Diary of Mari Delrous: Blue Apple

APRILS CHANGE

APRIL 24TH 2013
I feel like so much has changed today, I don’t know where to start.
After being said to fuck off the day before feeling caged in as usual, I had a bad day today, being told I wont succeed in Maniarix Or any of my other stories, If I don’t do school well as motivation. But instead feeling offended, And one of my teachers is giving me a lot of attitude as I failed completely as Jerrys partner in the big history project competition. And me always smiling and seeming to not care about anything, it can only hurt so much…I couldn’t take it anymore, I began to cry and for once someone noticed. Eza came near me asking me what was wrong, I cant explain that to her. Not here, not now. So I ran out of the class slamming the door and hiding in the bathrooms. Just like when I was little….Only this time someone came for me.
“Is someone here?” Miss Corleone asked quietly.
I showed myself tears in my eyes, red faced, crying.
She asked me what’s wrong, I just couldn’t answer, she then brought me to the guidance counselor for the first time…she turned out to be very kind, since I was crying so badly I found no reason to lie to her, I told her the truth. What’s been bothering me for so long the fake smiling mask I choose to wear so often, The stress from my old school to this one, my surgery the homework, my grandpa still haunts me, my smile, my parents, my ghosts…
She understood me. For the first time in my life I told someone how I feel and how I really am sad at heart, and they didn’t say “get over it” Or “Drama queen”

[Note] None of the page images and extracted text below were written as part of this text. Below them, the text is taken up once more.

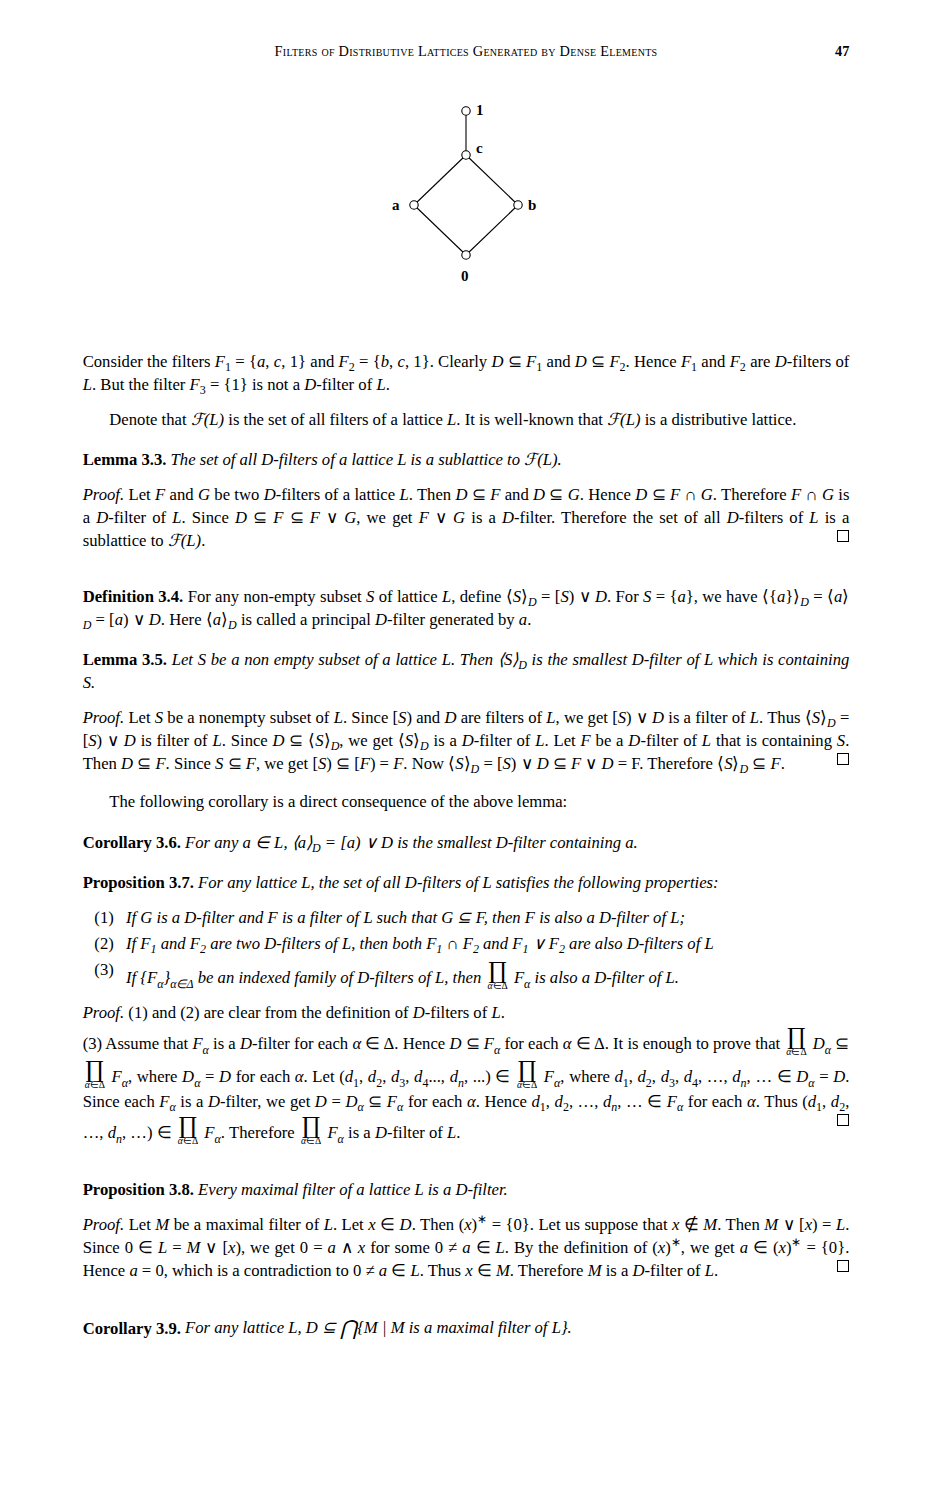Filters of Distributive Lattices Generated by Dense Elements 47
1 c a b 0
Consider the filters F1 = {a, c, 1} and F2 = {b, c, 1}. Clearly D ⊆ F1 and D ⊆ F2. Hence F1 and F2 are D-filters of L. But the filter F3 = {1} is not a D-filter of L.
Denote that ℱ(L) is the set of all filters of a lattice L. It is well-known that ℱ(L) is a distributive lattice.
Lemma 3.3. The set of all D-filters of a lattice L is a sublattice to ℱ(L).
Proof. Let F and G be two D-filters of a lattice L. Then D ⊆ F and D ⊆ G. Hence D ⊆ F ∩ G. Therefore F ∩ G is a D-filter of L. Since D ⊆ F ⊆ F ∨ G, we get F ∨ G is a D-filter. Therefore the set of all D-filters of L is a sublattice to ℱ(L).
Definition 3.4. For any non-empty subset S of lattice L, define ⟨S⟩D = [S) ∨ D. For S = {a}, we have ⟨{a}⟩D = ⟨a⟩D = [a) ∨ D. Here ⟨a⟩D is called a principal D-filter generated by a.
Lemma 3.5. Let S be a non empty subset of a lattice L. Then ⟨S⟩D is the smallest D-filter of L which is containing S.
Proof. Let S be a nonempty subset of L. Since [S) and D are filters of L, we get [S) ∨ D is a filter of L. Thus ⟨S⟩D = [S) ∨ D is filter of L. Since D ⊆ ⟨S⟩D, we get ⟨S⟩D is a D-filter of L. Let F be a D-filter of L that is containing S. Then D ⊆ F. Since S ⊆ F, we get [S) ⊆ [F) = F. Now ⟨S⟩D = [S) ∨ D ⊆ F ∨ D = F. Therefore ⟨S⟩D ⊆ F.
The following corollary is a direct consequence of the above lemma:
Corollary 3.6. For any a ∈ L, ⟨a⟩D = [a) ∨ D is the smallest D-filter containing a.
Proposition 3.7. For any lattice L, the set of all D-filters of L satisfies the following properties:
(1) If G is a D-filter and F is a filter of L such that G ⊆ F, then F is also a D-filter of L;
(2) If F1 and F2 are two D-filters of L, then both F1 ∩ F2 and F1 ∨ F2 are also D-filters of L
(3) If {Fα}α∈Δ be an indexed family of D-filters of L, then ∏α∈Δ Fα is also a D-filter of L.
Proof. (1) and (2) are clear from the definition of D-filters of L.
(3) Assume that Fα is a D-filter for each α ∈ Δ. Hence D ⊆ Fα for each α ∈ Δ. It is enough to prove that ∏α∈Δ Dα ⊆ ∏α∈Δ Fα, where Dα = D for each α. Let (d1, d2, d3, d4..., dn, ...) ∈ ∏α∈Δ Fα, where d1, d2, d3, d4, …, dn, … ∈ Dα = D. Since each Fα is a D-filter, we get D = Dα ⊆ Fα for each α. Hence d1, d2, …, dn, … ∈ Fα for each α. Thus (d1, d2, …, dn, …) ∈ ∏α∈Δ Fα. Therefore ∏α∈Δ Fα is a D-filter of L.
Proposition 3.8. Every maximal filter of a lattice L is a D-filter.
Proof. Let M be a maximal filter of L. Let x ∈ D. Then (x)∗ = {0}. Let us suppose that x ∉ M. Then M ∨ [x) = L. Since 0 ∈ L = M ∨ [x), we get 0 = a ∧ x for some 0 ≠ a ∈ L. By the definition of (x)∗, we get a ∈ (x)∗ = {0}. Hence a = 0, which is a contradiction to 0 ≠ a ∈ L. Thus x ∈ M. Therefore M is a D-filter of L.
Corollary 3.9. For any lattice L, D ⊆ ⋂{M | M is a maximal filter of L}.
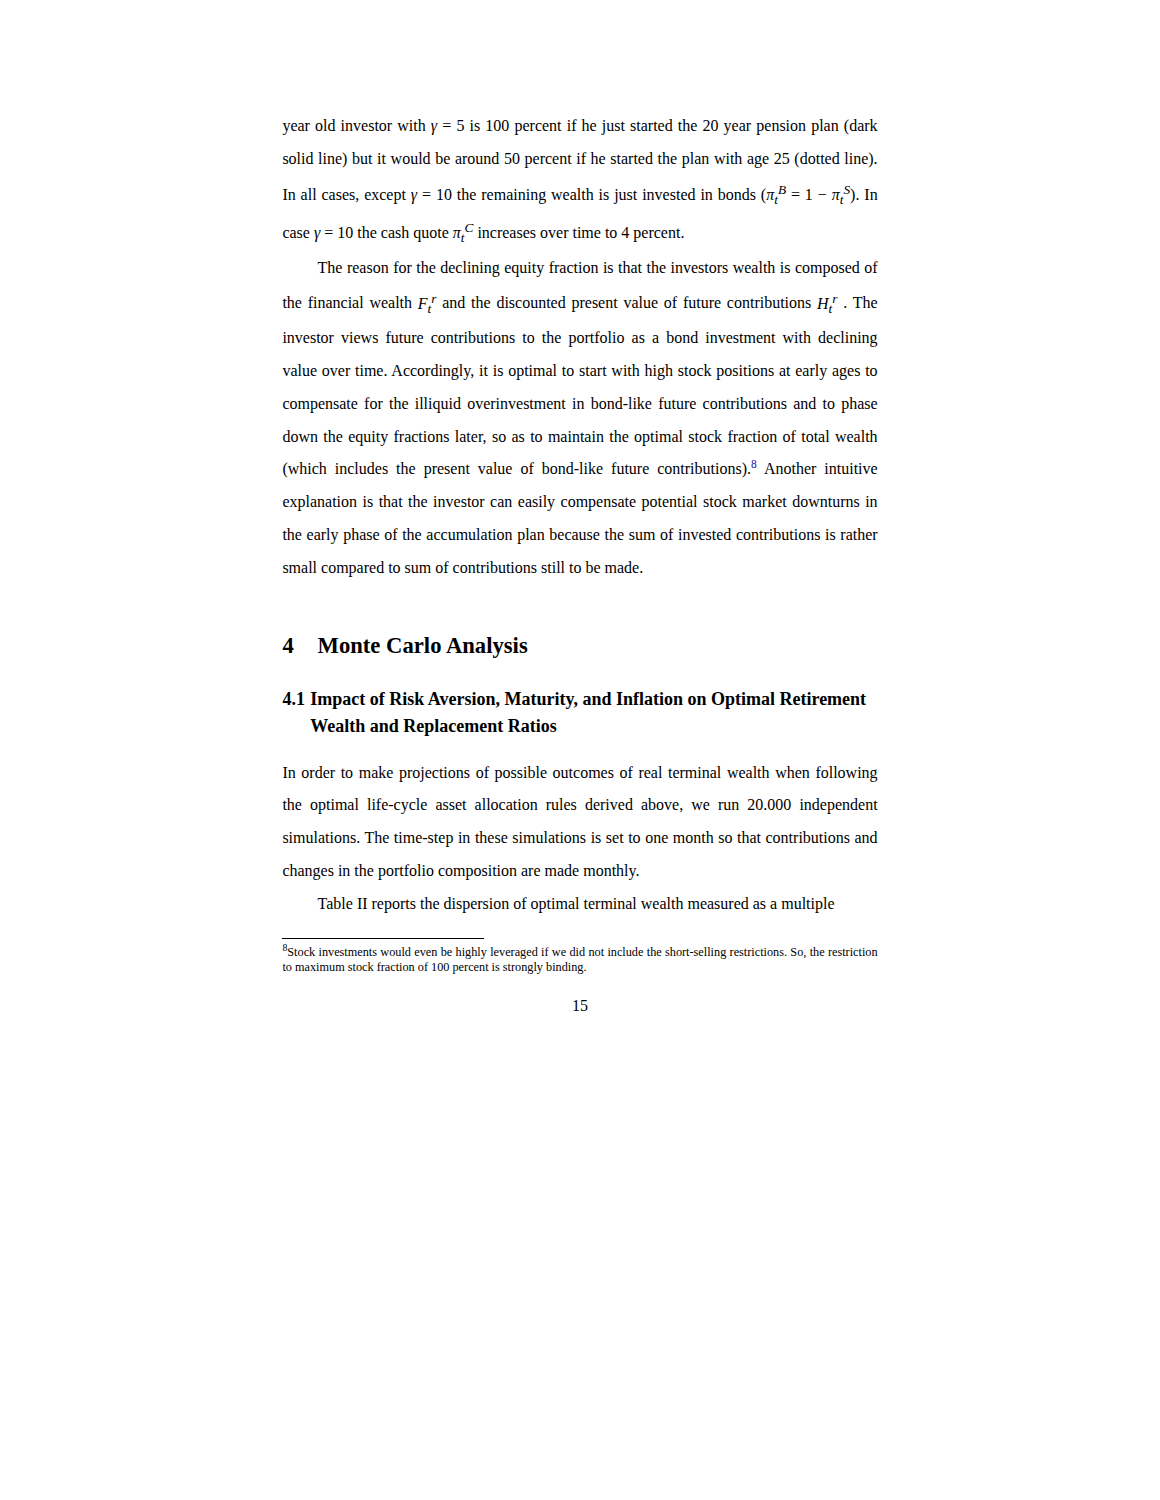year old investor with γ = 5 is 100 percent if he just started the 20 year pension plan (dark solid line) but it would be around 50 percent if he started the plan with age 25 (dotted line). In all cases, except γ = 10 the remaining wealth is just invested in bonds (πtB = 1 − πtS). In case γ = 10 the cash quote πtC increases over time to 4 percent.
The reason for the declining equity fraction is that the investors wealth is composed of the financial wealth Ftr and the discounted present value of future contributions Htr . The investor views future contributions to the portfolio as a bond investment with declining value over time. Accordingly, it is optimal to start with high stock positions at early ages to compensate for the illiquid overinvestment in bond-like future contributions and to phase down the equity fractions later, so as to maintain the optimal stock fraction of total wealth (which includes the present value of bond-like future contributions).8 Another intuitive explanation is that the investor can easily compensate potential stock market downturns in the early phase of the accumulation plan because the sum of invested contributions is rather small compared to sum of contributions still to be made.
4 Monte Carlo Analysis
4.1 Impact of Risk Aversion, Maturity, and Inflation on Optimal Retirement Wealth and Replacement Ratios
In order to make projections of possible outcomes of real terminal wealth when following the optimal life-cycle asset allocation rules derived above, we run 20.000 independent simulations. The time-step in these simulations is set to one month so that contributions and changes in the portfolio composition are made monthly.
Table II reports the dispersion of optimal terminal wealth measured as a multiple
8Stock investments would even be highly leveraged if we did not include the short-selling restrictions. So, the restriction to maximum stock fraction of 100 percent is strongly binding.
15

In the end I really did feel better. She said she’d like to see me again, I agreed to it.
When it was the end of the day I felt awkward around Jerry in the bus, ditching him the way I did. Later, I got a message from Norman wanting to skype, I told him I had a bad day, he asked Caleb why Caleb told him. They both started to want to talk about it…The guidance counselor thought maybe I would feel better telling a friend (Not the fake ones) About it. I ended up giving in and sort of told Caleb and Norman…Normal was acting all doctor phill style…it was kinda funny actually. I ended up getting so comfortable with them, who seem to actually care about me. Believing im not dumb or ditzy…And quickly at the end, I told Caleb about werewolf…Not everything but how he was a penpal sort of…I told them how I never felt like I had a real friend until now with them, that’s why…I blocked Nolen…Because I felt like I could actually have a real friend for real…One that wont just leave me behind.
“That was very…touching.” Caleb laughed shyly as he always does.
“Indeed.” Norman agreed.
“But Mari you should know we aren’t your only true friends. Some people really worried about you, Like Elizabeth.”
I cried so much today…even now. Maybe this means things can change, maybe theres hope. If I can tell the truth, if I speak about these troubles inside me, if I ask questions in math class without the fear of being humiliated too…
And im sure to say I like Caleb, but I don’t think he feels the same. He didn’t seem to care that much but then again who really has time for these things anyway. Im afraid of tomorrow but, I cant do this to Jerry, I need to do this project with him, and maybe I could see the lady again. Maybe.
I hope this is a start I don’t want to die by my own hand anymore, I want to live by my heart. To be happy.